• [GIVEN DATA]

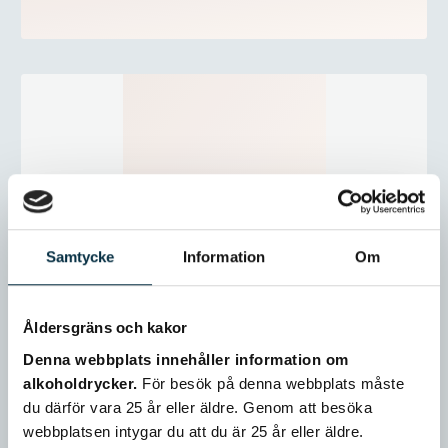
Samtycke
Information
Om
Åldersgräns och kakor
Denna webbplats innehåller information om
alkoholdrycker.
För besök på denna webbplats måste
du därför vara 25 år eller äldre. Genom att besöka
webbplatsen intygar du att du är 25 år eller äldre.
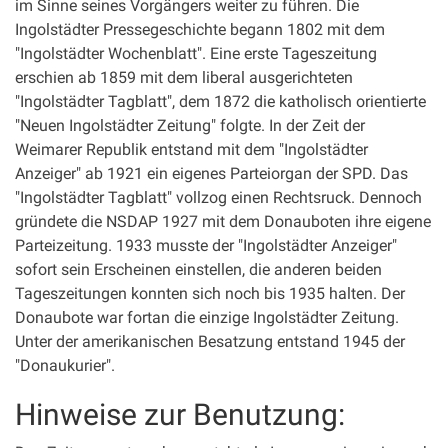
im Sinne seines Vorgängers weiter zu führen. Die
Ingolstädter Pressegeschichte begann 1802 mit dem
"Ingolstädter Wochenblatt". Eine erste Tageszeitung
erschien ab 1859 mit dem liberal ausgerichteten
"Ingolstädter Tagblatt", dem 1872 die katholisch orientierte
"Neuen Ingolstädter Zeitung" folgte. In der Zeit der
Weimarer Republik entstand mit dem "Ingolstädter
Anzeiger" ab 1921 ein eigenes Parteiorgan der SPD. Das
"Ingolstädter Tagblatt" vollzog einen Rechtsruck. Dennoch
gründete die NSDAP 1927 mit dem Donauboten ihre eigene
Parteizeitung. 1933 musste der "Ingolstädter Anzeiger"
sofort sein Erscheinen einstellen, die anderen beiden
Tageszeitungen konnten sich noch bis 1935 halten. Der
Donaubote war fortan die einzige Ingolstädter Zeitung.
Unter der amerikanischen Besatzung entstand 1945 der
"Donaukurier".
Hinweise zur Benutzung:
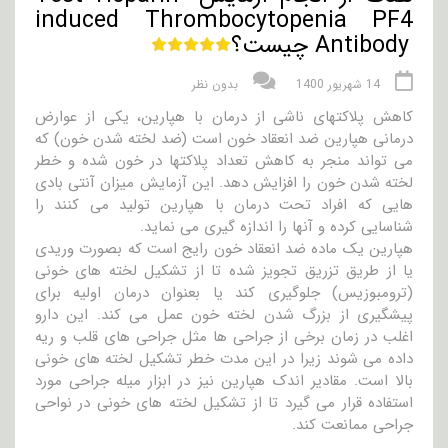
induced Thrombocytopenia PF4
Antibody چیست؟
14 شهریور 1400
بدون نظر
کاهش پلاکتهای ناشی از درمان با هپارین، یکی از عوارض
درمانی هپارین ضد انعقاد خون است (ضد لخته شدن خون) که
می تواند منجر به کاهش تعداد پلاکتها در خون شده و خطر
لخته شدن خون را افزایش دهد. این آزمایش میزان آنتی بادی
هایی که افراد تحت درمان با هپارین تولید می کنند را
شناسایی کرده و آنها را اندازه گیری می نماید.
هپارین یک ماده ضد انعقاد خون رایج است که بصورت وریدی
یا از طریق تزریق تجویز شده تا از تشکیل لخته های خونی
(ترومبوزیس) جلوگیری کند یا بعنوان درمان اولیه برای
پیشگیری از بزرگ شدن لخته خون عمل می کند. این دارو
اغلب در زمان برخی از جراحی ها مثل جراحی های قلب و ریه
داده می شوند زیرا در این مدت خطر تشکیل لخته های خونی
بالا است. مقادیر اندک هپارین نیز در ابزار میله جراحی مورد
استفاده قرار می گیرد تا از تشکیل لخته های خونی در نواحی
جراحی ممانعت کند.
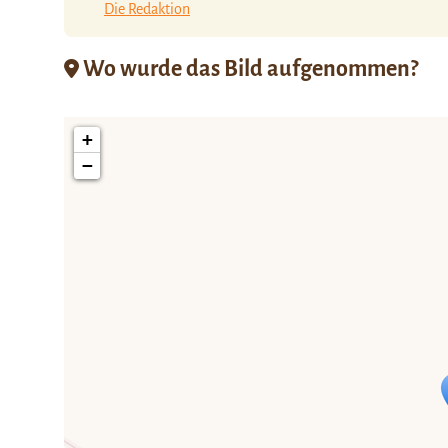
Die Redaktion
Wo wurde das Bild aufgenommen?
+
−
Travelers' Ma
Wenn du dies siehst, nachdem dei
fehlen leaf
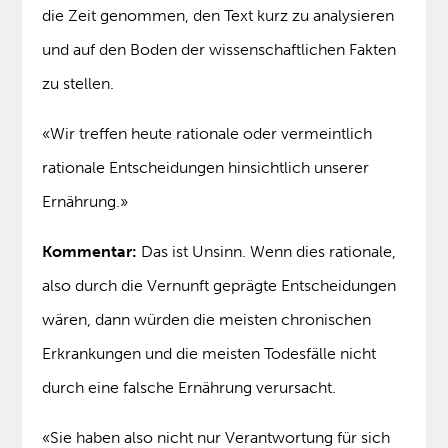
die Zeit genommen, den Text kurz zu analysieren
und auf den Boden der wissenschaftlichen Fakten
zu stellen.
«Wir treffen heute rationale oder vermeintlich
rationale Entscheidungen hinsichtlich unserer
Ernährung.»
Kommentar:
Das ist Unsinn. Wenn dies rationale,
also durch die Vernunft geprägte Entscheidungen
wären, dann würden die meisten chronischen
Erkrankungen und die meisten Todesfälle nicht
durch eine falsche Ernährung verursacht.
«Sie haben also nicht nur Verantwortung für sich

• [THE PROBLEM]
Every line from the start of the material through the line holding "لخته شدن خون را" must be returned exactly, and the pictures must not.

• [RESULT FOR THIS TASK]
Samtycke
Information
Om
Åldersgräns och kakor
Denna webbplats innehåller information om
alkoholdrycker.
För besök på denna webbplats måste
du därför vara 25 år eller äldre. Genom att besöka
webbplatsen intygar du att du är 25 år eller äldre.
im Sinne seines Vorgängers weiter zu führen. Die
Ingolstädter Pressegeschichte begann 1802 mit dem
"Ingolstädter Wochenblatt". Eine erste Tageszeitung
erschien ab 1859 mit dem liberal ausgerichteten
"Ingolstädter Tagblatt", dem 1872 die katholisch orientierte
"Neuen Ingolstädter Zeitung" folgte. In der Zeit der
Weimarer Republik entstand mit dem "Ingolstädter
Anzeiger" ab 1921 ein eigenes Parteiorgan der SPD. Das
"Ingolstädter Tagblatt" vollzog einen Rechtsruck. Dennoch
gründete die NSDAP 1927 mit dem Donauboten ihre eigene
Parteizeitung. 1933 musste der "Ingolstädter Anzeiger"
sofort sein Erscheinen einstellen, die anderen beiden
Tageszeitungen konnten sich noch bis 1935 halten. Der
Donaubote war fortan die einzige Ingolstädter Zeitung.
Unter der amerikanischen Besatzung entstand 1945 der
"Donaukurier".
Hinweise zur Benutzung:
induced Thrombocytopenia PF4
Antibody چیست؟
14 شهریور 1400
بدون نظر
کاهش پلاکتهای ناشی از درمان با هپارین، یکی از عوارض
درمانی هپارین ضد انعقاد خون است (ضد لخته شدن خون) که
می تواند منجر به کاهش تعداد پلاکتها در خون شده و خطر
لخته شدن خون را افزایش دهد. این آزمایش میزان آنتی بادی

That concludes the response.